Oil Goes Yo-Yo, Falling 4% on Volatility Spike, Despite Suez Jam
By Barani Krishnan
Investing.com — The volatility in oil isn't going away despite the risk to the global crude trade from the tanker jam on the Suez Canal.
Crude prices slumped again Thursday, falling more than 4% after Wednesday’s 6% leap recouped almost all what the market lost in the previous session.
And that’s not including the 7% plunge from a week ago that started the entire roller-coaster, when a renewed Covid-19 wave in Europe turned the direction of a market that until then had gone almost one way for four months — up.
“Oil is once again trading lower as recent volatility calms, but is still a long way from petering out,” said Sophie Griffiths, markets analyst at OANDA. Following the 6% swings in the previous two sessions, Wednesday’s decline “seems tranquil by comparison”, she noted.
By 10:48 AM ET (14:48 GMT), New York-traded West Texas Intermediate , the benchmark for U.S. crude, was down $2.86, or 5%, at $58.32, after falling to as low as $58.31 during the session.
London-traded Brent , the global benchmark for crude, slid $2.57, or 4%, to a session low of $61.84.

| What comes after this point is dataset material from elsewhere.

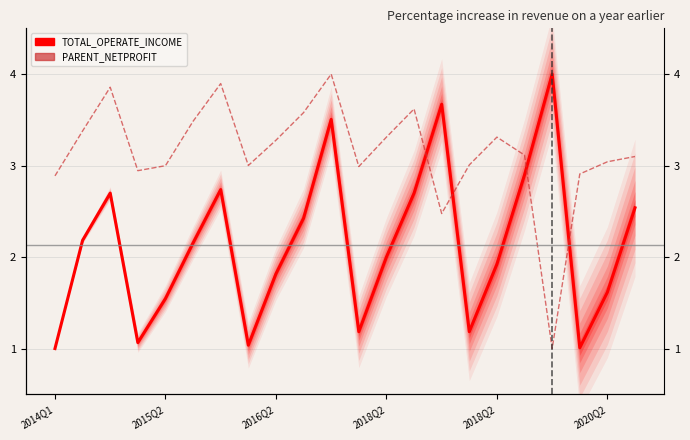

At which category does the chart reach its peak across all series?

18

Few could make immediate sense of the market’s renewed downturn. Some viewed the crisis on the Suez Canal — which, logically, ought to be positive to oil, given the delay caused to crude shipments — into a negative, saying there were worries now about oil demand.
Powerful winds forced Ever Given — a Panama-flagged, Taiwanese-operated and Japanese-owned ship — aground on one of the canal’s banks, blocking nearly the entire width of the waterway and producing a large traffic jam in one of the world’s most important maritime arteries.
As of Thursday morning, hundreds of ships were stuck at each end of the 120-mile canal, connecting the Red Sea to the Mediterranean. A salvage ship, meanwhile, worked on trying to free the Ever Given, described to be the size of New York’s Empire State Building, from the canal which carries roughly 10% of worldwide shipping traffic.
Shipping insurer Lloyds (LON: LLOY ) said the grounding of a similar-sized ship in 2016 (the 19,000 teu CSCL Indian Ocean on the Elb) in 2016 took six days to refloat.
Others pointed to continued worries about Europe’s Covid-19 situation, where there was a growing sense of chaos despite the bloc and the U.K. agreeing on Thursday to work together on vaccines ahead of an EU summit later in the day to be attended, remotely, by President Joe Biden.
A third wave of coronavirus infections is raging across Europe, with the British variant (B117) dominating. The World Health Organization said the number of cases on the Continent had risen on average by 12% in a week, but in some countries the rise has been much larger.